= Brief =
In the data below, which lines contain "авто"? List them by copying each one.

(Dataset entries)
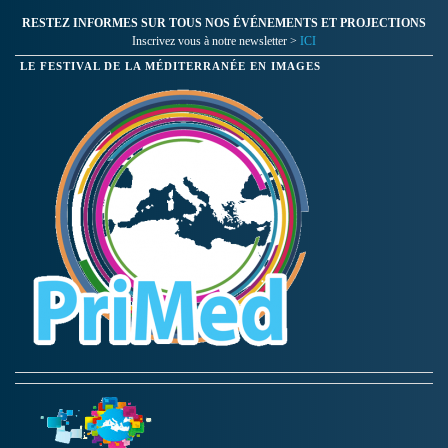
RESTEZ INFORMES SUR TOUS NOS ÉVÉNEMENTS ET PROJECTIONS
Inscrivez vous à notre newsletter >
ICI
LE FESTIVAL DE LA MÉDITERRANÉE EN IMAGES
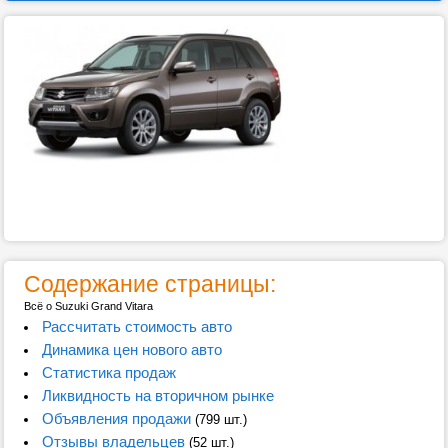
Содержание страницы:
Всё о Suzuki Grand Vitara
Рассчитать стоимость авто
Динамика цен нового авто
Статистика продаж
Ликвидность на вторичном рынке
Объявления продажи
(799 шт.)
Отзывы владельцев
(52 шт.)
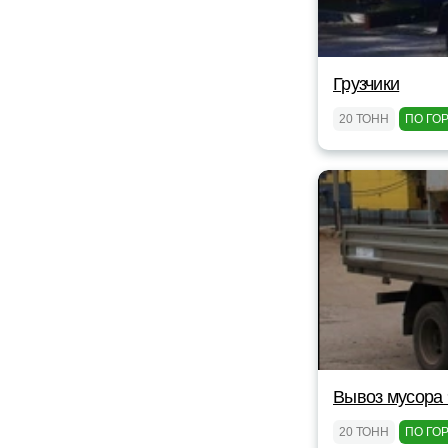
Грузчики
20 ТОНН
ПО ГО
Вывоз мусора 
20 ТОНН
ПО ГО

= Response to this exercise =
Рассчитать стоимость авто
Динамика цен нового авто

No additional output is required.